At the height of the pandemic as thousands were dying, Mr Cameron sought to use his many contacts in government and with senior civil servants to obtain preferential treatment for Greensill Capital. A company from which he has earned millions and from which he hoped to earn very much more. The full list of texts and calls Cameron made has now been made public and they read more like stalking than lobbying.

During the Treasury Select Committee hearing, Mr Cameron maintained that he had acted appropriately and without self-interest. His assertion that he was merely trying to help a UK fin-tech pioneer rings increasingly hollow. There are more revelations about the dubious conduct of Greensill and its’ twisted ‘symbiotic’ relationship with the Gupta family of companies.

The Serious Fraud Office has now announced an investigation into suspected fraud, fraudulent trading and money laundering involving both groups. The German regulator is pursuing criminal enquiries into the behaviour of Greensill Bank. There are still unanswered questions about why Greensill Capital was suddenly accredited by the British Business Bank as a conduit for taxpayer backed loans worth hundreds of millions of pounds which it appears to have then promptly lent overwhelmingly to the Gupta businesses. We do not yet know the cost to the public purse of the collapse of Greensill Capital, but it could be in the billions.
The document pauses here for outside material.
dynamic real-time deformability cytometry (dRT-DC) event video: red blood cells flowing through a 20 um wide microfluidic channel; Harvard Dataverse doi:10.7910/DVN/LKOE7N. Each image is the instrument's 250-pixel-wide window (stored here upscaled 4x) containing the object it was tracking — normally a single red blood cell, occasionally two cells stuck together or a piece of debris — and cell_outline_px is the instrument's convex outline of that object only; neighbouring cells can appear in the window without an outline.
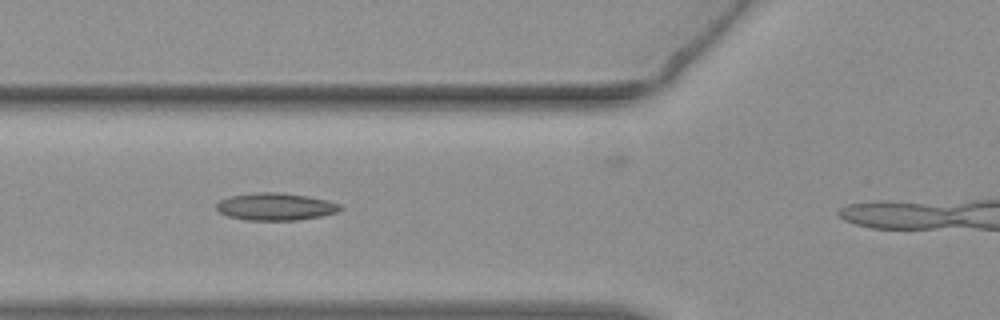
{"species": "common noctule bat (a hibernating species)", "species_latin": "Nyctalus noctula", "temperature_condition": "warm", "stored_images_in_passage": 31, "camera_frame_rate_fps": 3000, "um_per_image_px": 0.085, "animal": {"sex": "female", "body_mass_g": 19.3, "forearm_length_mm": 54.1}, "frame": {"image": 1, "passage_image": 7, "time_ms": 2.0, "image_size_px": [1000, 320], "cell_outline_px": [[344, 208], [336, 212], [320, 216], [296, 220], [244, 220], [228, 216], [220, 212], [216, 208], [216, 204], [220, 200], [232, 196], [256, 192], [280, 192], [308, 196], [328, 200], [340, 204]], "centroid_in_image_um": [23.43, 17.56], "position_along_channel_um": 102.4, "area_um2": 19.71}}
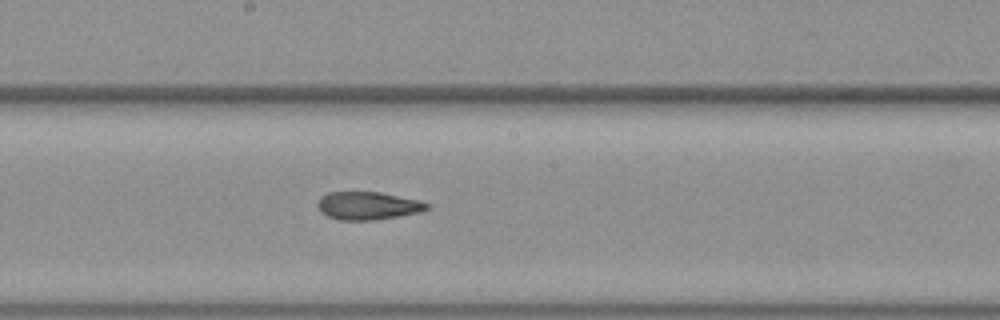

This growing scandal has brought into sharp focus the need for reform of the lobbying laws to ensure that there is complete transparency, more timely information and robust rules for ex-Ministers, Civil Servants and ex Prime Ministers which actually have teeth. With the current Prime Minister presiding over it, the Ministerial Code is as Hamlet would say, “more honoured in the breach than the observance.” Nor is Acoba, which exists to authorise any outside jobs ex Ministers and Senior Civil Servants can take upon leaving Whitehall, faring any better.

The revelation that the government’s Chief Commercial Officer, Bill Crothers, circumvented the rules entirely and worked for Greensill at the same time as he was employed in Whitehall was a jaw dropping example of how far expectations of probity have collapsed under this government.

Their conduct during the pandemic in creating VIP lanes for procurement for Conservative party donors and mates, has made a deteriorating situation truly perilous. The brazen award of billions of pounds of lucrative government contracts to friends without competition has made it worse.

The existing lobbying Act was actually a partisan attack on the right of Charities and Trade Unions to express an opinion and campaign in the run up to a General election. It did nothing to regulate the activities of Mr Cameron or Mr Greensill.  Their behaviour would have gone unnoticed without some outstanding investigative journalism drawing it to our attention. It is now time to shine a light into the dark corners of Whitehall and regulate lobbying properly.


Angela Eagle is the Labour MP for Wallasey.